Professor and architect Jeh Vincent Johnson was born on July 8, 1931 in Nashville, Tennessee to Marie Antionette Burgette and Charles Spurgeon Johnson. He graduated from Pearl High School in Nashville, Tennessee in 1949. Johnson received his A.B. degree from Columbia University in New York in 1953 before being drafted to serve in the Counter Intelligence Corps of the U.S. Army until 1954. He then earned his M.A. degree in architecture in 1958 from Columbia University.
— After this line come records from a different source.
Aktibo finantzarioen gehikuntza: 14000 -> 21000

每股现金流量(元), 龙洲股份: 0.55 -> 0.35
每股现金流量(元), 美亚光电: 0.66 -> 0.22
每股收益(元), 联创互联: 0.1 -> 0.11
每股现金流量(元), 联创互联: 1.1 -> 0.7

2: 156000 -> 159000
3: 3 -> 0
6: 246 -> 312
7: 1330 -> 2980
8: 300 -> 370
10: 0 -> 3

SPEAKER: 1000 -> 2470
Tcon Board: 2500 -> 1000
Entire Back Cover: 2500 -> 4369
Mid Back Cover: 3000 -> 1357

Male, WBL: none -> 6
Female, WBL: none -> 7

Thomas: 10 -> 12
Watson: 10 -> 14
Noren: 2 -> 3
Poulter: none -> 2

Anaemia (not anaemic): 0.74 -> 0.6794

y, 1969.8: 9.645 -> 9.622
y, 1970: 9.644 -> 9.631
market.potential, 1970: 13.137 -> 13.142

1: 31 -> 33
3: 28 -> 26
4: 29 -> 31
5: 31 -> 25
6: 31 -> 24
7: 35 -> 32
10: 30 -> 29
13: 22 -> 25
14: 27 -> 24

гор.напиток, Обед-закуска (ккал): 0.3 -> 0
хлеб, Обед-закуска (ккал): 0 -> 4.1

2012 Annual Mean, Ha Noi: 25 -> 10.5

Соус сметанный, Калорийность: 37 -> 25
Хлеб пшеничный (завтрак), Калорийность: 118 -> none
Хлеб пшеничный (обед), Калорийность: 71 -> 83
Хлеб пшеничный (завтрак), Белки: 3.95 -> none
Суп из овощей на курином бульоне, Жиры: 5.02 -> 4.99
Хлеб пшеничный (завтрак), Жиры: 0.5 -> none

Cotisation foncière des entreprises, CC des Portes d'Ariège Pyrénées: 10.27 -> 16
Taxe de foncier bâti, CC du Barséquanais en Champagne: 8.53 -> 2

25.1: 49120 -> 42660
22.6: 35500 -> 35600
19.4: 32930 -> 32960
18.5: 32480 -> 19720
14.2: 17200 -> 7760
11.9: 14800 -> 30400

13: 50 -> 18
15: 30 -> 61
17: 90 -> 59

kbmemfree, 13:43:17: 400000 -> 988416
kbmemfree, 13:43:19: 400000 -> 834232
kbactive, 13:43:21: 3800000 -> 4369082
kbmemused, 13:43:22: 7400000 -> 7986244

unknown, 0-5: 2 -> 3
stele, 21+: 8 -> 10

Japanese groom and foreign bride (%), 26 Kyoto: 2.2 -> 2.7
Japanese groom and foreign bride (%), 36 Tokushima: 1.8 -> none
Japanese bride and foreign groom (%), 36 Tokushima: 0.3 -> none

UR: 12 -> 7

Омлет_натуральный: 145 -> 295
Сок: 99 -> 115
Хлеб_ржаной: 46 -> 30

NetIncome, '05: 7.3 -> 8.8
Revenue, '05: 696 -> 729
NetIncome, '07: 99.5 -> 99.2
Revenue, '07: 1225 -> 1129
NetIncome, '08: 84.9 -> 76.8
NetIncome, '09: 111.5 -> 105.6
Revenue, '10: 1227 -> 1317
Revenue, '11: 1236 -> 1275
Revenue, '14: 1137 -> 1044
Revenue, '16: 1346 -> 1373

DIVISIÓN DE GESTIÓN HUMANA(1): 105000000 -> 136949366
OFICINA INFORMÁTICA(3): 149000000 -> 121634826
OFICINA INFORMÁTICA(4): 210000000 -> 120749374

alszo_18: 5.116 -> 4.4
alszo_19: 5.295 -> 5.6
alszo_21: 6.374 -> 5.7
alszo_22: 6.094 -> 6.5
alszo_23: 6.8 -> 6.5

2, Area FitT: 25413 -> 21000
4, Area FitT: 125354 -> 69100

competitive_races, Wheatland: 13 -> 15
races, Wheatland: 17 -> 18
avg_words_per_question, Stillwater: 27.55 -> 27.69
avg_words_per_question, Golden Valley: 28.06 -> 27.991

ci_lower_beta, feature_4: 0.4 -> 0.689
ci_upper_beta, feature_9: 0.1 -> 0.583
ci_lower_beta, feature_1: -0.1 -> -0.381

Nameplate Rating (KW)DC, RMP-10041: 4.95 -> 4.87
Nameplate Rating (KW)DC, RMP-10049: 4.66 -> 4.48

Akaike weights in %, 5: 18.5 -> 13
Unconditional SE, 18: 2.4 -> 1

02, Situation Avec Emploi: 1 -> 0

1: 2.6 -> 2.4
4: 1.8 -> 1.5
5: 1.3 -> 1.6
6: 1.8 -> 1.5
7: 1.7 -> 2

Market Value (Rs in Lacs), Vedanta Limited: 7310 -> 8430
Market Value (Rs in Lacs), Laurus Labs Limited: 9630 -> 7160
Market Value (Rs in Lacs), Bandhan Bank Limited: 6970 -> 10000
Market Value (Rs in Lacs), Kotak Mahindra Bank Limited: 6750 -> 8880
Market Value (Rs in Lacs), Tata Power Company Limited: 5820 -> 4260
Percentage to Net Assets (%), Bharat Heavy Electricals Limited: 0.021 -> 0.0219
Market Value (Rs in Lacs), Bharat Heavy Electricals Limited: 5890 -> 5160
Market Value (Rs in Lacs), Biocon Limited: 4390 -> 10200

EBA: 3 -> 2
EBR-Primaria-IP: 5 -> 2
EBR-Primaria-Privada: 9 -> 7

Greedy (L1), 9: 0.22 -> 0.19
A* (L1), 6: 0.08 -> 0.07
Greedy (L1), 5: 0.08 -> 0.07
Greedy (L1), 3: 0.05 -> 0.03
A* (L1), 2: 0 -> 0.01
In 1956, Johnson was hired by Paul R. Williams as a designer. After graduate school, he received the William Kinne Fellows Fellowship and traveled throughout Europe studying architecture. He later joined the architectural firm of Adams and Woodbridge Architects in 1958. In 1962, Johnson co-founded Gindele and Johnson, along with William Gindele, where the focus of their work was on single and multi-family housing, community centers, churches, and schools. Two years later, Johnson accepted a faculty position in architecture and design at Vassar College in Poughkeepsie, New York. In 1967, he was appointed by President Lyndon B. Johnson to serve on the National Commission on Urban Problems. He also served as chair of the National Committee on Housing for the American Institute of Architects (AIA). In Detroit in 1971, Johnson co-founded the National Organization of Minority Architects along with several fellow members of AIA. In 1977, he was elected to the AIA’s college of fellows. Johnson later served as partner at the architectural and design firm of LeGendre, Johnson, McNeil Architects from 1980 to 1990. Johnson’s many architectural projects include the former Poughkeepsie Day School building, the Susan Stein Shiva Theater, the Poughkeepsie Catharine Street Center and Library, and the ALANA Center on the Vassar College campus. He retired from Vassar College in 2001 after thirty-seven years of teaching.

In 1997, Johnson was awarded a special citation from the New York chapter of the AIA for his advocacy on behalf of equal opportunity and housing issues.

Johnson and his wife, Norma Edelin Johnson, have two adult children, Jeh Charles Johnson and Marguerite Marie Johnson.

Jeh Vincent Johnson was interviewed by The HistoryMakers on April 8, 2019.